• **Consigna escrita 1**
Convierte en una lista JSON de cadenas las líneas de las entradas que van desde la que contiene "family: Cucurbitaceae" hasta el final de las entradas, ambas incluidas. Usa una cadena por línea y omite las líneas en blanco.

• **Fragmento citado**
+---+
Por Norma Morandini |
“Subversivos”. La palabra, escrita en rojo, podía leerse desde lejos. Con letras catástrofe, como hoy se anuncian los urgentes en los canales de noticias, aparecía en la portada de Cabildo, un pasquín de la “ultraderecha nacionalista”, como se la calificaba en esa época, el fin de la dictadura. Dentro de las páginas de la revista se alineaban los nombres de quinientos periodistas a los que se acusaba de “subversivos”. Estábamos todos. O al menos aquellos todos que por entonces ejercíamos una actividad a la que la dictadura veía como subversiva. No existía internet, ni las redes sociales, y para opinar en las cartas de lectores de los grandes diarios había que dejar el nombre y el documento.
La tapa de Cabildo concitó la preocupación del “gremio”, el sindicato de los periodistas, llamado a sí mismo “trabajadores de prensa”, no profesionales de la información. Como corresponsal de la prestigiosa revista española Cambio 16, prohibida aquí por la dictadura, propuse en una asamblea que todos los periodistas que no figuraran en la lista de Cabildo pidieran ser incluidos, en solidaridad, porque era la misma prensa a la que se veía como una actividad subversiva. Nadie entendió mi ironía. Recuerdo hasta hoy la sensación de vergüenza que dejan esos chistes mal contados. Con el tiempo comprendí que yo podía permitirme la ironía porque había ejercido el periodismo en libertad en la España de la transición, cuando surgió una prensa vigorosa, comprometida con los principios de la democracia. La Argentina todavía no se había despojado del chaleco de fuerza del miedo (una centena de periodistas están entre los presos desaparecidos, acusados de “subversivos”). Aprendí, también, que a los disparates políticos que nos desconciertan solo podemos responderles con otros dislates. Ahí están como prueba los humoristas como Borensztein o los imitadores como Tarico, que dicen de manera hilarante, irónica, lo que yo no puedo enunciar con seriedad sin sentirme ridícula.
+---+
• **Consigna escrita 2**
Prosigue el artículo sobre la lista de periodistas tachados de “subversivos” a partir de su última oración.
+---+
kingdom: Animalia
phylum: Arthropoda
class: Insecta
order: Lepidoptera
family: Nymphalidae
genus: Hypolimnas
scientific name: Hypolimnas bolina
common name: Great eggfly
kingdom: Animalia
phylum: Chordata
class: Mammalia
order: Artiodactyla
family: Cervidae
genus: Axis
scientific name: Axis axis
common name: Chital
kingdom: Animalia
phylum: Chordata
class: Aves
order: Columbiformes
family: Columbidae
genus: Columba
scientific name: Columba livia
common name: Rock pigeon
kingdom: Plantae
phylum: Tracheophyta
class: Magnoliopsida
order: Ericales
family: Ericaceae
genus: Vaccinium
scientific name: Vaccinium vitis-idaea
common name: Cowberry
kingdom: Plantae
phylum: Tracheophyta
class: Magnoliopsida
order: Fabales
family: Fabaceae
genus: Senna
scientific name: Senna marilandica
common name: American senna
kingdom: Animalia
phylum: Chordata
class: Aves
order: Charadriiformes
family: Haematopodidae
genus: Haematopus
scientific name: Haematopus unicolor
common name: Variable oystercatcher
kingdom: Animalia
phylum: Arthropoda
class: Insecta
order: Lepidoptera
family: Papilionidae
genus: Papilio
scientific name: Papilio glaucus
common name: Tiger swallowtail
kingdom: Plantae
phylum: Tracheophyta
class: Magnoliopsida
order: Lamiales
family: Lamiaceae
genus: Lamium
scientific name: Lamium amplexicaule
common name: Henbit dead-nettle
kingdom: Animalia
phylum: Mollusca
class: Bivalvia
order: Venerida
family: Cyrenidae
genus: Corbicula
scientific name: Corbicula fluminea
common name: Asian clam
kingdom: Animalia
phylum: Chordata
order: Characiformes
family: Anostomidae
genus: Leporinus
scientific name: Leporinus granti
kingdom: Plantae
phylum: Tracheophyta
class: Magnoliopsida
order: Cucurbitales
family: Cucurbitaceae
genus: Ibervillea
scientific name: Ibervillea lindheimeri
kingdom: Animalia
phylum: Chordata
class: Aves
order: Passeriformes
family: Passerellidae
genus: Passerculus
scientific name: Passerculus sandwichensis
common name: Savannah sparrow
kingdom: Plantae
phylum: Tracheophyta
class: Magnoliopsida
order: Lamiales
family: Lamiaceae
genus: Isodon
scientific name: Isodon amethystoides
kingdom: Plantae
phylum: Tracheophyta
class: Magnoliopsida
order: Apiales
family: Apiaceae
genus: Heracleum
+---+
• **Resultado 1**
[
  "family: Cucurbitaceae",
  "genus: Ibervillea",
  "scientific name: Ibervillea lindheimeri",
  "kingdom: Animalia",
  "phylum: Chordata",
  "class: Aves",
  "order: Passeriformes",
  "family: Passerellidae",
  "genus: Passerculus",
  "scientific name: Passerculus sandwichensis",
  "common name: Savannah sparrow",
  "kingdom: Plantae",
  "phylum: Tracheophyta",
  "class: Magnoliopsida",
  "order: Lamiales",
  "family: Lamiaceae",
  "genus: Isodon",
  "scientific name: Isodon amethystoides",
  "kingdom: Plantae",
  "phylum: Tracheophyta",
  "class: Magnoliopsida",
  "order: Apiales",
  "family: Apiaceae",
  "genus: Heracleum"
]

• **Resultado 2**
Ante la calificación presidencial de “ensobrados” para desacreditar e insultar a los periodistas que osan criticarlo, por absurda, me permito nuevamente la ironía. ¿Por qué no invitar a los periodistas que todavía no han recibido de parte del Presidente el mote de “ensobrados” a que pidan ser incluidos públicamente en esa categoría, en solidaridad? Al final, se trata de los periodistas más independientes, más creíbles, los que más hicieron en beneficio de iluminar los aspectos más oscuros, la corrupción, los negociados, y denunciaron la prepotencia del Estado.
La expresión “ensobrados” es absurda porque la información no es una mercancía. Es un derecho de la ciudadanía a ser informada, garantizado por las leyes y la Constitución de una democracia liberal que los gobernantes están obligados a cumplir. Es absurda porque quien se precie de periodista sabe que el que recibe una coima dentro de un sobre es cualquier cosa menos un periodista. Un propagandista, un “lobista”, un escriba de turno, un espía. Nunca un periodista.
A cuarenta años de la recuperación de la democracia resulta absurdo seguir defendiendo lo que es una obviedad en el mundo democrático: la prensa es inherente al sistema de las libertades. No un privilegio, sino la mediadora entre la información del Estado y la ciudadanía, un derecho gestionado de manera privada o pública que demanda verificación. Los periodistas tienen la función y la obligación de comprobar, verificar, consultar la mayor cantidad posible de fuentes para construir la verdad periodística. Su credibilidad se construye sobre esa capacidad. Como de batallas culturales se trata, años de manipulación de la prensa, de haber intentado quitar a los medios del medio, de haber remplazado las conferencias de prensa por el atril y la cadena oficial, la domesticación con la pauta oficial, el adoctrinamiento en las escuelas de periodismo y el periodista “militante”, existe una gran confusión entre lo que es la comunicación y la información.
Todos tenemos derecho al libre decir que circula por las redes sociales, incluido el Presidente. Otra cosa es la información que requiere de verificación, función de la profesión periodística. En las redes se comunica. No se hace periodismo. Y es ahí donde deberíamos poner el debate. No dejarnos imponer “lo que interesa”, porque el periodismo debe ocuparse de lo que importa, el bien público, y de defender la democracia que le da fundamento.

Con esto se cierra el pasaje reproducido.